It's so disorienting to be on this side of the "it'll get easier" clause.
(It's also why it took me four years to start to sew. I remember those no-extra-minutes. I spent them all wondering why it takes six months for a baby to cut a tooth, as she is doing now. Those no-extra-minutes were long minutes.)
On the other hand, we had friends over for dinner last night whose younger child is E's age. I think what that must be like, to have six as the youngest. G had moments (very vocal moments) of extreme two-ness and they smiled at him indulgently, as friends do. Why? Because they only have to look at him, and then they go home to a place where the youngest of the children is six. "It'll get easier" lives on a bell curve.

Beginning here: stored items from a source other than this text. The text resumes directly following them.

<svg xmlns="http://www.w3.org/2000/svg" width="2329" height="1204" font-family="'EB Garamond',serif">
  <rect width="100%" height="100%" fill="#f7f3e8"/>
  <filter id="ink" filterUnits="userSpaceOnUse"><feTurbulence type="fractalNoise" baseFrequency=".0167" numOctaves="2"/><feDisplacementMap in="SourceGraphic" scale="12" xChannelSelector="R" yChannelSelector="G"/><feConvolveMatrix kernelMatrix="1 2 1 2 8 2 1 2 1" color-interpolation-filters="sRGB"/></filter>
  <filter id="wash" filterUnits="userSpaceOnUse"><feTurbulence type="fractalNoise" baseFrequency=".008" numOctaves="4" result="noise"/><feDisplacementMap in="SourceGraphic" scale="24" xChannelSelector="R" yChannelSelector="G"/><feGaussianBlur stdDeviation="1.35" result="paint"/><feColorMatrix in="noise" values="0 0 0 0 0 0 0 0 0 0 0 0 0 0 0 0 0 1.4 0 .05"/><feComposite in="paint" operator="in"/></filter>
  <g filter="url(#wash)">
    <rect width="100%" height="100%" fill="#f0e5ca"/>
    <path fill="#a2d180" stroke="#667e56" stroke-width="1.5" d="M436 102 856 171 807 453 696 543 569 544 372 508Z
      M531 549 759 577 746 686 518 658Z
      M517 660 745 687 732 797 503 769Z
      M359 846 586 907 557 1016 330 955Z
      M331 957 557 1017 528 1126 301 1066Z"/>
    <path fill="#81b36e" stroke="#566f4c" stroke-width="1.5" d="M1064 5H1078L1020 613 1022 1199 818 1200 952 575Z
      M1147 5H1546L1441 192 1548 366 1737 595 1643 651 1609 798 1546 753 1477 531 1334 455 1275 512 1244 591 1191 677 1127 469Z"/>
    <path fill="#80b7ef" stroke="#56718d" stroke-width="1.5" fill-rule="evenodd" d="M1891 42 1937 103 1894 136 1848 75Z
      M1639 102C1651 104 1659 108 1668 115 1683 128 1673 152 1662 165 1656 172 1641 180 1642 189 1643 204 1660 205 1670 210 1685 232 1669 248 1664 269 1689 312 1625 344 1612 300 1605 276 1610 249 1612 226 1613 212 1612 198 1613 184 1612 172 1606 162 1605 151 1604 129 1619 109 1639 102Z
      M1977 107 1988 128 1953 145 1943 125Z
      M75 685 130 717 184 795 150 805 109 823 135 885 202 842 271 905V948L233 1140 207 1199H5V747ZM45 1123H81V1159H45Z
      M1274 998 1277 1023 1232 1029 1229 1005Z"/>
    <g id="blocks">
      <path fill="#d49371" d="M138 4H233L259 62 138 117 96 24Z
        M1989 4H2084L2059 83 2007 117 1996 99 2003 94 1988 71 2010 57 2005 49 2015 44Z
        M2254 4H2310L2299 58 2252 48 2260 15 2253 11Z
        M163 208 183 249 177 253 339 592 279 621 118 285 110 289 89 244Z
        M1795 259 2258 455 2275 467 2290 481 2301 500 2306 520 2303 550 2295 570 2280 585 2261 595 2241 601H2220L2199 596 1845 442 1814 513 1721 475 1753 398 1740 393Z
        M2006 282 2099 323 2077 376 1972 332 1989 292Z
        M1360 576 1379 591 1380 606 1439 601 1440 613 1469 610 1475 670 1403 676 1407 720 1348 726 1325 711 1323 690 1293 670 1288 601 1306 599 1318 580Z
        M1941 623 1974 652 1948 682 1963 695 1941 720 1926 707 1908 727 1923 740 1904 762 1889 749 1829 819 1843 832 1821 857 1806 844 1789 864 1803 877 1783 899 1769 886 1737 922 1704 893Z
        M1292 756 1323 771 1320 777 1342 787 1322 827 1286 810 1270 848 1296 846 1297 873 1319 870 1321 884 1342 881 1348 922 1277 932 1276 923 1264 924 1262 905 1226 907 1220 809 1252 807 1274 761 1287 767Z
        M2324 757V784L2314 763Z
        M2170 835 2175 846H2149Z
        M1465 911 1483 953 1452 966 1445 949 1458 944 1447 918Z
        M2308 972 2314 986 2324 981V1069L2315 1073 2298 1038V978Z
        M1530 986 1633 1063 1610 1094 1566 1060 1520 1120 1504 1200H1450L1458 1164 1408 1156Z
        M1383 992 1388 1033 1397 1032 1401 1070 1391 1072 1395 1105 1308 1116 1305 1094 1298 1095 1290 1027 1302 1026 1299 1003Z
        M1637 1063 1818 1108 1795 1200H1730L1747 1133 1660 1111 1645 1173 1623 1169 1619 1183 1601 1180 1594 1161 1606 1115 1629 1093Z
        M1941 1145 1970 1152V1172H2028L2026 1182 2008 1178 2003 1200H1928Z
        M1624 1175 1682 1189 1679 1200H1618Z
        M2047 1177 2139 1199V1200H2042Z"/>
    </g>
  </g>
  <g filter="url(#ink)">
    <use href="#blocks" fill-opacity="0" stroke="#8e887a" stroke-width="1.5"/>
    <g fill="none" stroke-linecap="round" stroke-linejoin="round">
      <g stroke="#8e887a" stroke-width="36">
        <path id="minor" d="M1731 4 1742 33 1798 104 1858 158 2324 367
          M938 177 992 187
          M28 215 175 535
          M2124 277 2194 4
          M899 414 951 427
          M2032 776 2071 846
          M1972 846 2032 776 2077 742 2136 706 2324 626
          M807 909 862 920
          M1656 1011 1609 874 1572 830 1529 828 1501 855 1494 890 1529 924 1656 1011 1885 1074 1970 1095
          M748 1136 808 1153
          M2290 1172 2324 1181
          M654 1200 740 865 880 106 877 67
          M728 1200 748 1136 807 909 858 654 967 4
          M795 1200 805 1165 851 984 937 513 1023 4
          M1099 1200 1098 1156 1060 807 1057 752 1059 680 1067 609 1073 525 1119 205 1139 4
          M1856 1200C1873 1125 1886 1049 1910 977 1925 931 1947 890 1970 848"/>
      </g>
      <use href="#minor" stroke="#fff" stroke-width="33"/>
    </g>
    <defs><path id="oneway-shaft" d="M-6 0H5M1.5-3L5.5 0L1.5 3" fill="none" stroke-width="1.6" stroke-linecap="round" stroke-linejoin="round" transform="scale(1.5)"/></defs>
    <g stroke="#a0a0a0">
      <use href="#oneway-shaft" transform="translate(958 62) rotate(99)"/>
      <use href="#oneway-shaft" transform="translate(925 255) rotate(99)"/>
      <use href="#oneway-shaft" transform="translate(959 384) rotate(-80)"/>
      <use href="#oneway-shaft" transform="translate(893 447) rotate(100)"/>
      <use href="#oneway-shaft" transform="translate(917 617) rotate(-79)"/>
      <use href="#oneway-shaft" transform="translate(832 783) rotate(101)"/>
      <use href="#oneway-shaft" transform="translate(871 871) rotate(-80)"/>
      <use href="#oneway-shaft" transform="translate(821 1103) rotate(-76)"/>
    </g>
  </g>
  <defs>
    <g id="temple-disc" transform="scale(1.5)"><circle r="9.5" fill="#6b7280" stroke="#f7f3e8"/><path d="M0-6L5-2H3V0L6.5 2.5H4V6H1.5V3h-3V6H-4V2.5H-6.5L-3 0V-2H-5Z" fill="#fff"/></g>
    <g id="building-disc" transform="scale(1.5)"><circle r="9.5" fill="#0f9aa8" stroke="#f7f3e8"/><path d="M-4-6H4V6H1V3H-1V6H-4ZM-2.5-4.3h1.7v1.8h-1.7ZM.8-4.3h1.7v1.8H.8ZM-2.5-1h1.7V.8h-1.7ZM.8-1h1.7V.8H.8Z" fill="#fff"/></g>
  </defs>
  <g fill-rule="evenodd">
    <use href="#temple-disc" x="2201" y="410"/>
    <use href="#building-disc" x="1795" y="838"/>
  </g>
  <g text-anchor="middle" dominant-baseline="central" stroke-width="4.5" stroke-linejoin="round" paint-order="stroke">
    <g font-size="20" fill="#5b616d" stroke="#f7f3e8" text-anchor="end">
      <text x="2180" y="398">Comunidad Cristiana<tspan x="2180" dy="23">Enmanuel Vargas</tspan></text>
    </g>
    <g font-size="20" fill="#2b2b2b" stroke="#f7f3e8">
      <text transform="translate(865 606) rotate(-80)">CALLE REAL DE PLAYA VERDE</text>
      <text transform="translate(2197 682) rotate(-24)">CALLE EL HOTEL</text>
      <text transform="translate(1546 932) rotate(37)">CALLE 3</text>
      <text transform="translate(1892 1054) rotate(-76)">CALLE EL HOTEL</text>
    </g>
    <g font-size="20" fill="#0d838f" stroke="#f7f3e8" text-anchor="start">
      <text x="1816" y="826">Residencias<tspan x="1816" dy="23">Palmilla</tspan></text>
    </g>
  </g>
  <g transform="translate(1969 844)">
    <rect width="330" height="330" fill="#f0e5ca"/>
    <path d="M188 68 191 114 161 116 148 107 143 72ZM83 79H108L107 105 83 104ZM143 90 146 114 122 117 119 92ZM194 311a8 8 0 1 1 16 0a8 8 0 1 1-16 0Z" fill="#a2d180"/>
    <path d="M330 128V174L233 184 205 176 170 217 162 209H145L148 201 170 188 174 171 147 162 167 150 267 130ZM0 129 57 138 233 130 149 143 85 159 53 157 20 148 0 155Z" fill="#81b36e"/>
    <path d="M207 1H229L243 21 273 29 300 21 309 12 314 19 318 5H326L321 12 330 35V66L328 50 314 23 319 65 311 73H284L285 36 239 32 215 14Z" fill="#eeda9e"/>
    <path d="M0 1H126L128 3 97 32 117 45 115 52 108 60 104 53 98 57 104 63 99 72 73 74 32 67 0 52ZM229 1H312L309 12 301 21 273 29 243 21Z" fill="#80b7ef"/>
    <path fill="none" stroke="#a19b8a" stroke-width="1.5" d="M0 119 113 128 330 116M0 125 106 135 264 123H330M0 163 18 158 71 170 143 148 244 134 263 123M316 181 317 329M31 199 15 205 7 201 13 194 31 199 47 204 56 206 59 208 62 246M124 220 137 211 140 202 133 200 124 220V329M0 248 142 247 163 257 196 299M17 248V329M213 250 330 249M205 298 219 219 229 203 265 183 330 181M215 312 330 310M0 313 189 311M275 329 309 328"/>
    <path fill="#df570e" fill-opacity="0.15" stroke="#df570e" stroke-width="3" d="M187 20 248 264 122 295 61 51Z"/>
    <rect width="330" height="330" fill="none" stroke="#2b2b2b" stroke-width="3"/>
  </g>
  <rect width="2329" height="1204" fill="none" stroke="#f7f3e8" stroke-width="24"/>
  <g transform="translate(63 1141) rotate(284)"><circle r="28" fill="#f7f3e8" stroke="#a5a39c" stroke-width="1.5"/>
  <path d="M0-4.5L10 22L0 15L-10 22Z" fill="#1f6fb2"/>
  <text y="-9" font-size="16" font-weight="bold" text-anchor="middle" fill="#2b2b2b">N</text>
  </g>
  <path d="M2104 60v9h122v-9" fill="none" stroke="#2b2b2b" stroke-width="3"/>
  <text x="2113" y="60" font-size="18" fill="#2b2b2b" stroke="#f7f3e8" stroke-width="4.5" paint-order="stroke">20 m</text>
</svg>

And yet: we entertained last night. We've had guests at least once a month of late for real sit-down and dessert meals. Tablecloths and everything. There was a not so long ago that I couldn't fathom that.
And tonight I went out, coffee and a movie with a friend. No children freaked out at my departure. No husband panicked at it. It was a lovely night out but more valuable to me even than the experience I had was the one I didn't: it wasn't difficult to leave.
For all that I think of our life as a work-in-chaos, it's so fantastic to look across the spectrum of what is and what could be and realize that it has, with fact and circumstance, gotten easier.
[I am shamelessly backstamping this to before midnight to fulfill my NaBloPoMo challenge. Why, you ask? Because I was out past midnight, of course. Glory be to second adulthood!]